7. Charge No. 2, even if it is accepted as true, will not constitute misconduct within the meaning of Clause (ix)(a) of Regulation 28. Clause (ix)(a) of Regulation No. 28 reads as under:

'gross negligence resulting in or likely to result in serious loss to the Corporation or inconvenience to the public or both.'

Charge No. 2 states that the petitioner worked only for a period of 21 days during the month of October, 1986 and 21 days during the month of November 1986. It does not state that the petitioner remained absent on the remaining days of those two months without proper sanction of leave or unauthorisedly. However, an allegation of unauthorised absence from duty was set against the petitioner both by the Disciplinary Authority and the Appellate Authority. An allegation which is not an integral part of the charge framed against a delinquent employee will not be a valid basis for imposing penalty and if such a course is permitted, it will violate principles of natural justice and fair play. Therefore, the allegation of unauthorised absence to which reference is made by the Disciplinary Authority as well as by the Appellate Authority in their award should be eschewed, and if that allegation is eschewed, charge No. 2, as it is, does not constitute misconduct within the meaning of that term as defined in Clause (ix)(a) of Regulation 28.

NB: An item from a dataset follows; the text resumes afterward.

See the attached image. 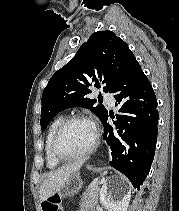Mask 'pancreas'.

8. Now adverting to the last contention of the learned counsel for the petitioner, we may state that the explanations of the petitioner to the charge-sheet did not receive proper and fair consideration at the hands of the Disciplinary Authority and the Appellate Authority. Both the disciplinary authority and the appellate authority have casually adverted to the explanations without recording specific finding on the defence put forth by the petitioner except stating generally that the petitioner has not offered any satisfactory reply. Fair play in action requires that the disciplinary authority shall consider the defence of the delinquent with open mind and judiciously. Evidence of Sri T. Rajaram, management witness, is quite scanty and vague. There is no other evidence to bring home the charges.

9. In the result for the aforementioned reasons, the impugned action of the respondents cannot be sustained. Accordingly, the writ petition is allowed and the impugned order is quashed. The petitioner is entitled to all the reliefs, pecuniary and otherwise flowing from the quashing of the impugned order. No costs.